For such a widely used term, “learning” has proven remarkably difficult to pin down [Reference Barron, Hebets, Cleland, Fitzpatrick and Hauber44,Reference De Houwer, Barnes-Holmes and Moors45]. Most definitions describe a process of change, prompted by experience, that increases knowledge [Reference Garvin46]. It is not a change that happens to learners passively but rather something that learners must make happen by reflecting on the experience and forming and testing mental models [Reference Dewey47,Reference Vygotsky and Kozulin48]. Learning is understood to be an interior process that cannot be measured directly but must be inferred through behavior [Reference Soderstrom and Bjork49]. Performance, in other words, serves as a proxy for learning. Many researchers situate the locus of learning within individuals; however, others locate learning in social interactions [Reference Bransford1,Reference Vygotsky and Kozulin48,Reference Rogoff50Reference Roth and Jornet52], a formulation that has been extended to describe learning at the level of teams and organizations [Reference Argyris53,Reference Senge54].

The term “learning sciences” emerged in the 1990s to describe an interdisciplinary field of research that seeks to understand the mechanisms by which learning occurs in real-world situations and to identify and encourage practices that facilitate learning [Reference Sommerhoff, Szameitat, Vogel, Chernikova, Loderer and Fischer55,Reference Sawyer56]. The learning sciences are inherently interdisciplinary, drawing on a diverse array of fields including cognitive and developmental psychology, neuroscience, computer science, sociology, and anthropology [Reference Ambrose, Bridges, DiPietro, Lovett and Norman57].

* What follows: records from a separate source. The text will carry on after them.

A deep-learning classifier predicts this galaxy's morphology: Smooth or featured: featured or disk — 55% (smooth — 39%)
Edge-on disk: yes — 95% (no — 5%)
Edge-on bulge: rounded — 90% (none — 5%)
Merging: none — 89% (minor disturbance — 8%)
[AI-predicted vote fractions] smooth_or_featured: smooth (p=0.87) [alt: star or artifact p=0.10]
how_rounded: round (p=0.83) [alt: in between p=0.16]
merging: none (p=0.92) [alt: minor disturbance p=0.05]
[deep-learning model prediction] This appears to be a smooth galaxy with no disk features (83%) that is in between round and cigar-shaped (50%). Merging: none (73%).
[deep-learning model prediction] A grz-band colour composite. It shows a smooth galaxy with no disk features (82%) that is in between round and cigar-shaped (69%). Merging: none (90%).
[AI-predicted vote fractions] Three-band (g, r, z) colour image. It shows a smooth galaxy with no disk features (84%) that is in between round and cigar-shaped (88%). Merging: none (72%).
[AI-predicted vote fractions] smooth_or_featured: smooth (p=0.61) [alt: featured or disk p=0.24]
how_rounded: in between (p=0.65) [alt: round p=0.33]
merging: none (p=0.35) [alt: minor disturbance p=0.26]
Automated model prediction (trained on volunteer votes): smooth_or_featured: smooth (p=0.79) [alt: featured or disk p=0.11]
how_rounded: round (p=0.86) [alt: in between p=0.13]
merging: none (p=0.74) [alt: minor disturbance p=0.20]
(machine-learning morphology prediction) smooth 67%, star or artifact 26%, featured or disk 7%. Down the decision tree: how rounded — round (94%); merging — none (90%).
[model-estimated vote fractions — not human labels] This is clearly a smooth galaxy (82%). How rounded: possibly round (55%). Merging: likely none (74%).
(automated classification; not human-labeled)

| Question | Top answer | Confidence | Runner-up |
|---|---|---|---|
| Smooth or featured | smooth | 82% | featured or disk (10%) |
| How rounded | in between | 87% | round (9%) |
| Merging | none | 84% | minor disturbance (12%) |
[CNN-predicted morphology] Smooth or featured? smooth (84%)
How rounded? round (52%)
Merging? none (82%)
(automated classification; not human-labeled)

Among other things, the learning sciences have challenged long-standing myths about teaching and learning [Reference Holmes and Richmond58Reference Christodoulou61]. Among these myths is the belief that subject matter expertise is sufficient to make one an effective teacher [Reference Hattie and Yates62], that increasing content increases learning [Reference Luckie, Aubry, Marengo, Rivkin and Foos63,Reference Deslauriers, McCarty, Miller, Callaghan and Kestin64], that lecturing by itself is an effective teaching strategy [Reference Freeman and Eddy4,65], and that it is important to diagnose and teach to specific learning styles [Reference Pashler, McDaniel, Rohrer and Bjork59,Reference Willingham66,Reference Royal and Stockdale67]. None of these beliefs is supported by evidence. Teaching requires knowledge and skills entirely distinct from subject matter expertise. Less content, accompanied by opportunities for active engagement, contributes to deeper learning and longer retention [Reference Freeman and Eddy4]. Similarly, lectures yield poor learning results relative to active learning, and should be used advisedly [Reference Freeman and Eddy4,Reference Mallin68]. Moreover, although many educators tout the importance of adjusting their teaching strategies to students’ individual learning styles, there is little in the research literature to support that approach. Indeed, “learning styles” are generally little more than context-dependent preferences and not stable states; thus, researchers agree that instructors are better off adjusting their teaching strategies to the content rather than to students’ professed learning styles [Reference Pashler, McDaniel, Rohrer and Bjork59,Reference Galagan69Reference Kirschner72].

In addition to expanding research on learning and debunking myths, the learning sciences have sought to distill existing research (often highly technical in its original form) into core principles and practical strategies to guide teaching practice. These distillations have yielded principles of adult learning [Reference Knowles73], principles to promote deeper learning and knowledge retention [Reference Brown, Roediger and McDaniel74Reference Willingham76], multimedia design principles [Reference Mayer77], principles of social learning [Reference Bandura78], and theories of applied intelligence [Reference Sternberg, Kaufman and Grigorenko79], among others. Each framework organizes the complex literature in somewhat different ways, with different foci and intended audiences, and all are valuable. For the purposes of this article, we have loosely adapted the framework set out in Ambrose et a l[Reference Ambrose, Bridges, DiPietro, Lovett and Norman57]. This framework, which synthesizes half a century of literature on learning, identifies a basic set of principles to help educators understand how learning works, as well as how to use that understanding to teach more effectively. The principles are not specific to any discipline or student level, and thus apply across learning contexts and modalities. Moreover, they are sufficiently broad to encompass new discoveries and formulations, such as work in the areas of cognitive load and social presence, which we have also included.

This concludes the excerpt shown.